**Problem set:**
1) Using the early termination clause, explain in one to three sentences why the client is not allowed to end the contract on its own.
2) According to the early termination clause, how much notice must a client in Quebec give YP to terminate during a Renewal Period?
3) Copy the early termination clause from "The client acknowledges" up to and including "date of termination.".

**Excerpt provided:**
++++++++++
10. EARLY TERMINATION BY THE CLIENT

The client acknowledges that the Term is a material element of this Contract and an essential consideration for YP's agreement to offer the Advertising Services. The client shall not unilaterally terminate this Contract.

For those clients located in the province of Quebec, the client specifically renounces to its right to terminate this Contract during the Initial Term as provided by Article 2125 of the Civil Code of Quebec. For any Renewal Period, the client may terminate this Contract for any reason by providing YP with 3 months’ prior written notice, and the client shall then pay to YP any amount owing under this Contract in respect of services which shall have been provided, or any amount incurred by YP, up to the effective date of termination.
++++++++++
**Entries provided:**
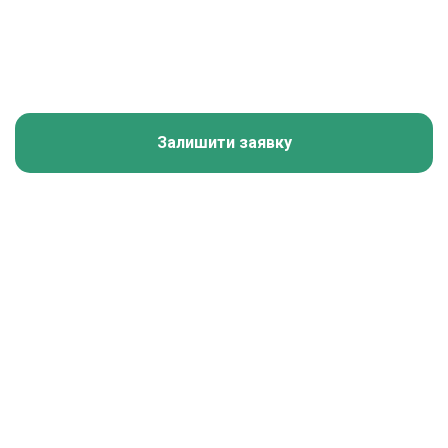
Залишити заявку
Калькулятор зарплати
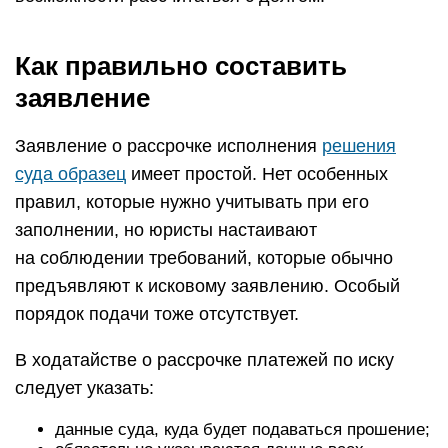
Как правильно составить
заявление
Заявление о рассрочке исполнения
решения
суда образец
имеет простой. Нет особенных
правил, которые нужно учитывать при его
заполнении, но юристы настаивают
на соблюдении требований, которые обычно
предъявляют к исковому заявлению. Особый
порядок подачи тоже отсутствует.
В ходатайстве о рассрочке платежей по иску
следует указать:
данные суда, куда будет подаваться прошение;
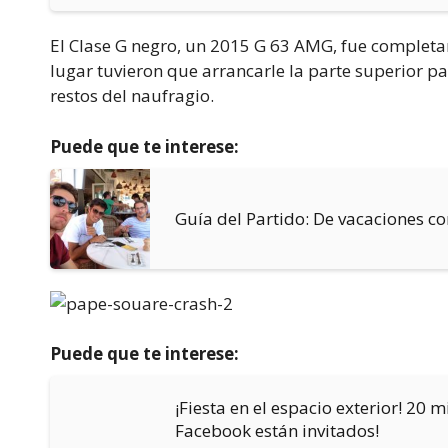
El Clase G negro, un 2015 G 63 AMG, fue complet
lugar tuvieron que arrancarle la parte superior p
restos del naufragio.
Puede que te interese:
Guía del Partido: De vacaciones co
Puede que te interese:
¡Fiesta en el espacio exterior! 20
Facebook están invitados!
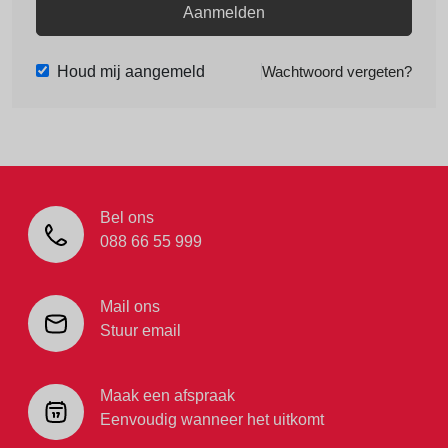
Aanmelden
Houd mij aangemeld
Wachtwoord vergeten?
Bel ons
088 66 55 999
Mail ons
Stuur email
Maak een afspraak
Eenvoudig wanneer het uitkomt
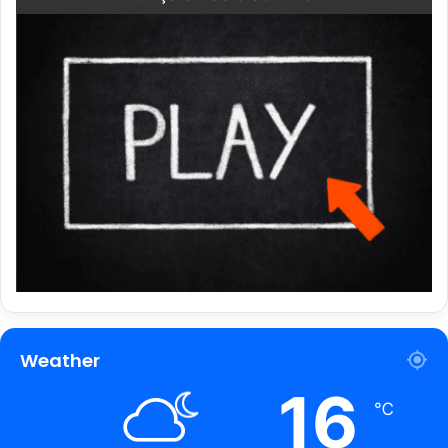
Weather
16
℃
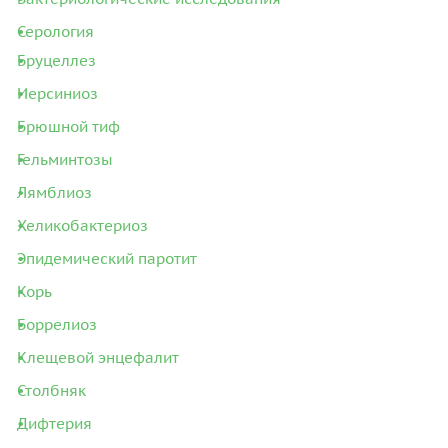
Серология
Бруцеллез
Иерсиниоз
Брюшной тиф
Гельминтозы
Лямблиоз
Хеликобактериоз
Эпидемический паротит
Корь
Боррелиоз
Клещевой энцефалит
Столбняк
Дифтерия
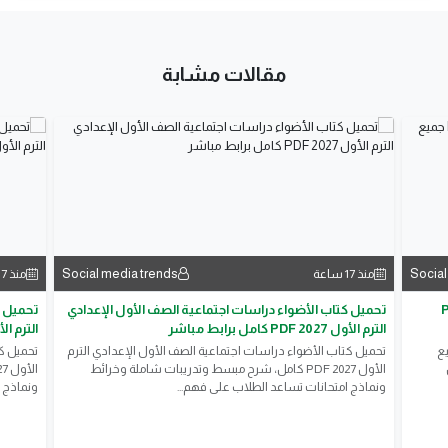
مقالات مشابة
Social media trends
Social
منذ 17 ساعة
منذ 17 ساعة
لأول 2027 PDF
تحميل كتاب الأضواء دراسات اجتماعية الصف الأول الإعدادي
تحميل ك
الترم الأول 2027 PDF كامل برابط مباشر
الترم الأول 2027 PDF كامل
م الأول 2027 PDF جميع
تحميل كتاب الأضواء دراسات اجتماعية الصف الأول الإعدادي الترم
تحميل كت
الأول 2027 PDF كامل، شرح مبسط وتدريبات شاملة وخرائط
ونماذج امتحانات تساعد الطلاب على فهم...
ونماذج ا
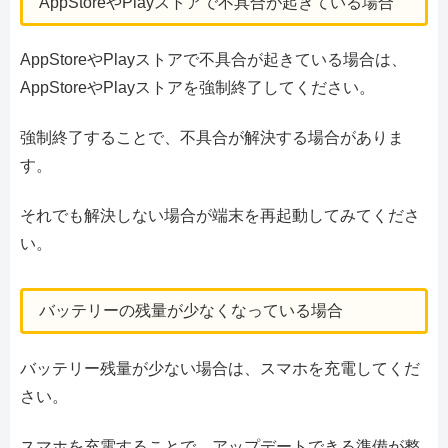
AppStoreやPlayストアで不具合が起きている場合
AppStoreやPlayストアで不具合が起きている場合は、
AppStoreやPlayストアを強制終了してください。
強制終了することで、不具合が解決する場合がありま
す。
それでも解決しない場合が端末を再起動してみてくださ
い。
バッテリーの残量が少なくなっている場合
バッテリー残量が少ない場合は、スマホを充電してくだ
さい。
スマホを充電することで、アップデートできる準備が整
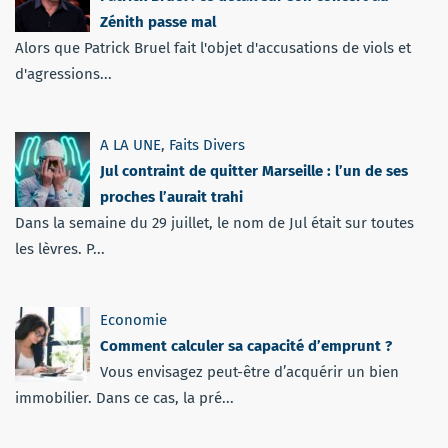
Zénith passe mal
Alors que Patrick Bruel fait l'objet d'accusations de viols et
d'agressions...
A LA UNE
,
Faits Divers
Jul contraint de quitter Marseille : l’un de ses
proches l’aurait trahi
Dans la semaine du 29 juillet, le nom de Jul était sur toutes
les lèvres. P...
Economie
Comment calculer sa capacité d’emprunt ?
Vous envisagez peut-être d’acquérir un bien
immobilier. Dans ce cas, la pré...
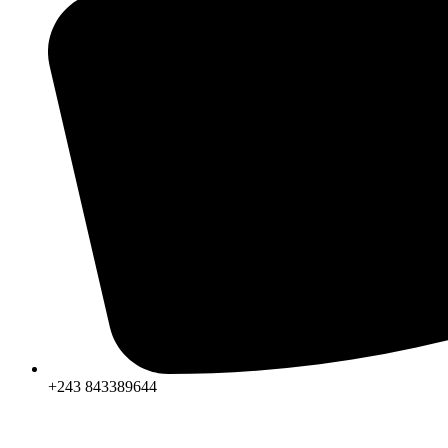
+243 843389644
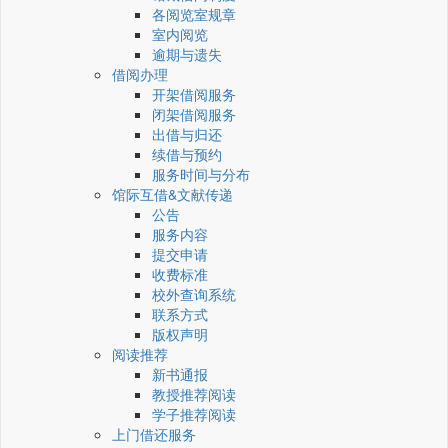
各阅览室规章
室内阅览
逾期与遗失
借阅办理
开架借阅服务
闭架借阅服务
出借与归还
续借与预约
服务时间与分布
馆际互借&文献传递
公告
服务内容
提交申请
收费标准
校外查询系统
联系方式
版权声明
阅读推荐
新书通报
教授推荐阅读
学子推荐阅读
上门借还服务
++++++++++
**Answers for this exercise:**
1) The client acknowledges that the Term is a material element of the contract and an essential consideration for YP's agreement to offer the Advertising Services. For that reason, the client shall not unilaterally terminate the contract.

2) The client must give YP 3 months' prior written notice.

3)
The client acknowledges that the Term is a material element of this Contract and an essential consideration for YP's agreement to offer the Advertising Services. The client shall not unilaterally terminate this Contract.

For those clients located in the province of Quebec, the client specifically renounces to its right to terminate this Contract during the Initial Term as provided by Article 2125 of the Civil Code of Quebec. For any Renewal Period, the client may terminate this Contract for any reason by providing YP with 3 months’ prior written notice, and the client shall then pay to YP any amount owing under this Contract in respect of services which shall have been provided, or any amount incurred by YP, up to the effective date of termination.